Bild: Steuern, Standort, Strategie: Neue Impulse für Unternehmen / Perspektiven und Herausforderungen der Steuer-, Zoll- und Investitionspolitik / Auswirkungen auf Wettbewerbsfähigkeit und Planungssicherheit presseportal.de
Wer sich als Unternehmer oder Unternehmenslenker einmal durch das Dickicht aktueller Steuer- und Zolldebatten gekämpft hat, weiß: Das Thema ist haariger, als es auf den ersten Blick den Anschein macht. Mit jeder neuen internationalen Vorgabe wächst die Unsicherheit, während der Ruf nach einheitlichen Lösungen lauter wird. Es klingt fast wie ein modernes Märchen, dass Unternehmen und Wissenschaftler Seite an Seite über die Zukunft des Standorts Deutschland grübeln – doch genau das passiert, und zwar bald auf der Schmalenbach-Tagung in Köln.
Das Treffen bietet nicht nur Vortragspower von BASF, Siemens oder PwC, sondern ist vor allem eine Bühne für die leisen und lauten Fragen: Wie schaffen wir echte Wettbewerbsfähigkeit, ohne im Bürokratiemoser zu versinken? Ist Mindestbesteuerung Fluch oder Segen? Und was ist eigentlich mit all den Förderprogrammen, die im Verwaltungsnebel verpuffen?
Vielleicht gibt es keine einfachen Antworten, das sagt hier eh keiner offen. Aber wenn Experten von internationaler Besteuerung, Professorinnen & Praktiker aus den Konzernen gemeinsam nachdenken, dann kommt etwas in Bewegung – manchmal auch in ganz ungeplantem Tempo. Wer sich für Standort-Chancen, steuerliche Weichenstellungen oder einfach das feine Ringen zwischen Politik-Taktik und Unternehmerrealität interessiert, sollte einen Blick wagen. Mehr nachlesen oder direkt ins Gespräch kommen? Die Details gibt’s unter www.schmalenbach-tagung.de.
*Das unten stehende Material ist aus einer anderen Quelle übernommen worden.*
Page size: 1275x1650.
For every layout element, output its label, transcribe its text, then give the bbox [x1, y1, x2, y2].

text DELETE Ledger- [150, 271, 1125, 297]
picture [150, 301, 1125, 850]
Unternehmen stehen heute unter wachsendem Druck: Globalisierung, geopolitische Risiken und ständig wechselnde steuerliche Rahmenbedingungen machen eine langfristige Planung fast unmöglich. Die Schmalenbach-Tagung 2026 versammelt Stimmen aus Wirtschaft, Wissenschaft und Politik, um gemeinsam über Wege zu mehr Wettbewerbsfähigkeit und Planungssicherheit zu beraten – vor allem angesichts neuer Mindestbesteuerungs-Regeln, der anhaltenden Bürokratielast und der Frage, wie Förderungen sinnvoller ausgeschöpft werden können. Aktuelle Recherchen zeigen, dass die Angst vor Standortverlust und die Forderungen nach Steuersenkungen oder -vereinfachungen vielerorts lauter werden; zugleich verlangen internationale Konzerne nach mehr Klarheit, wenn es um Investitionssicherheit und steuerliche Transparenz geht.